### About this task
Check every line of the entries below for the word "software", and copy the ones that have it.
*** Recorded data ***
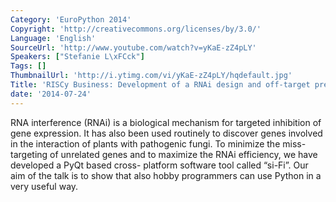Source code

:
 ```yaml
---
Category: 'EuroPython 2014'
Copyright: 'http://creativecommons.org/licenses/by/3.0/'
Language: 'English'
SourceUrl: 'http://www.youtube.com/watch?v=yKaE-zZ4pLY'
Speakers: ["Stefanie L\xFCck"]
Tags: []
ThumbnailUrl: 'http://i.ytimg.com/vi/yKaE-zZ4pLY/hqdefault.jpg'
Title: 'RISCy Business: Development of a RNAi design and off-target prediction software'
date: '2014-07-24'
---
```

RNA interference (RNAi) is a biological mechanism for targeted inhibition of gene expression. It has also been used routinely to discover genes involved in the interaction of plants with pathogenic fungi. To minimize the miss-targeting of unrelated genes and to maximize the RNAi efficiency, we have developed a PyQt based cross- platform software tool called “si-Fi”. Our aim of the talk is to show that also hobby programmers can use Python in a very useful way.
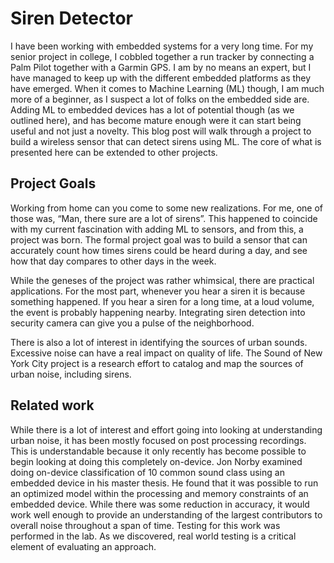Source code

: # Siren Detector

I have been working with embedded systems for a very long time. For my senior project in college, I cobbled together a run tracker by connecting a Palm Pilot together with a Garmin GPS. I am by no means an expert, but I have managed to keep up with the different embedded platforms as they have emerged. When it comes to Machine Learning (ML) though, I am much more of a beginner, as I suspect a lot of folks on the embedded side are. Adding ML to embedded devices has a lot of potential though (as we outlined here), and has become mature enough were it can start being useful and not just a novelty. This blog post will walk through a project to build a wireless sensor that can detect sirens using ML. The core of what is presented here can be extended to other projects.

## Project Goals
Working from home can you come to some new realizations. For me, one of those was, “Man, there sure are a lot of sirens”. This happened to coincide with my current fascination with adding ML to sensors, and from this, a project was born. The formal project goal was to build a sensor that can accurately count how times sirens could be heard during a day, and see how that day compares to other days in the week.

While the geneses of the project was rather whimsical, there are practical applications. For the most part, whenever you hear a siren it is because something happened. If you hear a siren for a long time, at a loud volume, the event is probably happening nearby. Integrating siren detection into security camera can give you a pulse of the neighborhood. 

There is also a lot of interest in identifying the sources of urban sounds. Excessive noise can have a real impact on quality of life. The Sound of New York City project is a research effort to catalog and map the sources of urban noise, including sirens. 

## Related work
While there is a lot of interest and effort going into looking at understanding urban noise, it has been mostly focused on post processing recordings. This is understandable because it only recently has become possible to begin looking at doing this completely on-device. Jon Norby examined doing on-device classification of 10 common sound class using an embedded device in his master thesis. He found that it was possible to run an optimized model within the processing and memory constraints of an embedded device. While there was some reduction in accuracy, it would work well enough to provide an understanding of the largest contributors to overall noise throughout a span of time. Testing for this work was performed in the lab. As we discovered, real world testing is a critical element of evaluating an approach.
*** End of Recorded data ***
### Reply to the task
Title: 'RISCy Business: Development of a RNAi design and off-target prediction software'
RNA interference (RNAi) is a biological mechanism for targeted inhibition of gene expression. It has also been used routinely to discover genes involved in the interaction of plants with pathogenic fungi. To minimize the miss-targeting of unrelated genes and to maximize the RNAi efficiency, we have developed a PyQt based cross- platform software tool called “si-Fi”. Our aim of the talk is to show that also hobby programmers can use Python in a very useful way.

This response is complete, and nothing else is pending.